Correspondante à Istanbul
Plus rien ne semble arrêter Recep Tayyip Erdogan. Grisé par ses interventions militaires en Syrie, en Libye et dans le Caucase, le président turc regarde désormais en direction de l’Irak pour ce début d’année 2021. Les raids turcs dans le Nord irakien, à majorité kurde, ne sont pas nouveaux. Ils remontent aux années 80, à l’époque où le PKK déclencha sa guérilla séparatiste sur le territoire et où Saddam Hussein concéda à Ankara un droit d’intervention sur une profondeur de 5 kilomètres en territoire irakien. Mais ils se sont de nouveau intensifiés en 2020, augurant une opération de plus grande envergure dans les mois à venir. Et par extension, l’ouverture d’un nouveau front au Moyen-Orient… L’objectif d’Ankara est de nettoyer la zone frontalière de toute présence du PKK et tenter d’aller plus loin en frappant le mont Qandil et l’état-major de la guérilla classée « terroriste ».
2023 en ligne de mire
L’offensive anti-PKK va de pair avec une politique interne de consolidation du pouvoir et d’affaiblissement du parti d’opposition laïc pro-kurde HDP. À ce jour, des centaines de ses membres ont été arrêtés, la plupart des maires élus du HDP remerciés, et son ex-leader, Selahattin Demirtas est toujours derrière les barreaux, malgré une récente contestation de la Cour européenne des droits de l’homme. L’obsession d’Erdogan est évidente : remporter coûte que coûte le scrutin présidentiel de 2023 – qu’il serait capable de convoquer plus tôt, estiment certains observateurs, pour saboter l’ascension de ses deux autres adversaires politiques, issus du principal parti d’opposition, le CHP, Ekrem Imamoglu , le maire d’Istanbul, et Mansour Yavas, celui d’Ankara, la capitale.

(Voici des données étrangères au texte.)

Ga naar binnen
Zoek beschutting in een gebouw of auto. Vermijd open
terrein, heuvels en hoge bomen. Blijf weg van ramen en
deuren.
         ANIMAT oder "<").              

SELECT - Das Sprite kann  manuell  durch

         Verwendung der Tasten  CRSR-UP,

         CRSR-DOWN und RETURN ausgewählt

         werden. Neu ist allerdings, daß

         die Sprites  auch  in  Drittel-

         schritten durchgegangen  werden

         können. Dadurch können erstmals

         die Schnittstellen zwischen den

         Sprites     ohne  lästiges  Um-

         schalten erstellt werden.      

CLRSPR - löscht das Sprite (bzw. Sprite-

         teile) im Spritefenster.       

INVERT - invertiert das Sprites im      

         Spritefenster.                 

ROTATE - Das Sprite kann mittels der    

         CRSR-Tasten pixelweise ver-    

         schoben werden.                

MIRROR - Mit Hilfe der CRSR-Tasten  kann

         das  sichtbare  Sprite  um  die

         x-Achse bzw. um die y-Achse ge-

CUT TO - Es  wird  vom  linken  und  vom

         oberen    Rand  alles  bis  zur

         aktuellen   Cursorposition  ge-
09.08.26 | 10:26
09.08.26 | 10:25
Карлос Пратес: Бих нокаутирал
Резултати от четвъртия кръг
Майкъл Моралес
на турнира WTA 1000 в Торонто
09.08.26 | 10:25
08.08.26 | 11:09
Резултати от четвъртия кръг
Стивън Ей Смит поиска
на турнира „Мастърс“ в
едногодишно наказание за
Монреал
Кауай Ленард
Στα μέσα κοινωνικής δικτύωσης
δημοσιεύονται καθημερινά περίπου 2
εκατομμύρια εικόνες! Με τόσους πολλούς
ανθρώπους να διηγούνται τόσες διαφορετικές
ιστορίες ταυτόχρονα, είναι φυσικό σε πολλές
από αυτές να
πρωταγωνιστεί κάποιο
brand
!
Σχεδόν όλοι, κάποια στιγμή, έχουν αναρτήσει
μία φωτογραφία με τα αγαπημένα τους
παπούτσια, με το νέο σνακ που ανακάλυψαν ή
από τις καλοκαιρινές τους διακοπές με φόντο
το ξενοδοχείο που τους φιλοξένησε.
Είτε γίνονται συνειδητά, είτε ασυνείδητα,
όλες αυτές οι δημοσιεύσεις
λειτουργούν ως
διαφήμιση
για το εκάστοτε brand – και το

L’année 2021, prédisent les défenseurs des droits humains, sera donc celle d’une poursuite de la répression, amorcée au lendemain du putsch raté du 15 juillet 2016. Fin 2020, la chasse aux voix critiques s’est déjà accélérée avec la condamnation à 27 ans de prison du journaliste d’opposition en exil, Can Dündar , la fermeture d’une chaîne télévisée privée, ou encore cette nouvelle loi limitant le champ d’action des ONG. Le tout sur fond de « dictature sanitaire », comme il est désormais d’usage d’appeler toute entrave à la liberté sous couvert de lutte contre la propagation du Covid.
Récession et sanctions américaines
Mais le numéro un de la Turquie devra aussi s’atteler à un autre cheval de bataille : la récession économique, aggravée par la crise liée au coronavirus, la chute du tourisme et le net recul des investisseurs étrangers. Ces derniers ne sont pas pressés de revenir, d’autant que les récentes sanctions votées par l’Union européenne – qui visent des personnes impliquées dans les forages illégaux en Méditerranée – ont renforcé leur frilosité. À cela s’ajoutent les mesures de rétorsion américaines, infligées pour l’achat à la Russie du système antimissile S-400. L’arrivée de Joe Biden à la Maison-Blanche ne devrait pas les remettre en question. Au contraire. Le nouveau président américain pourrait ne pas avoir la même indulgence que Donald Trump envers la Turquie, membre de plus en plus turbulent de l’OTAN.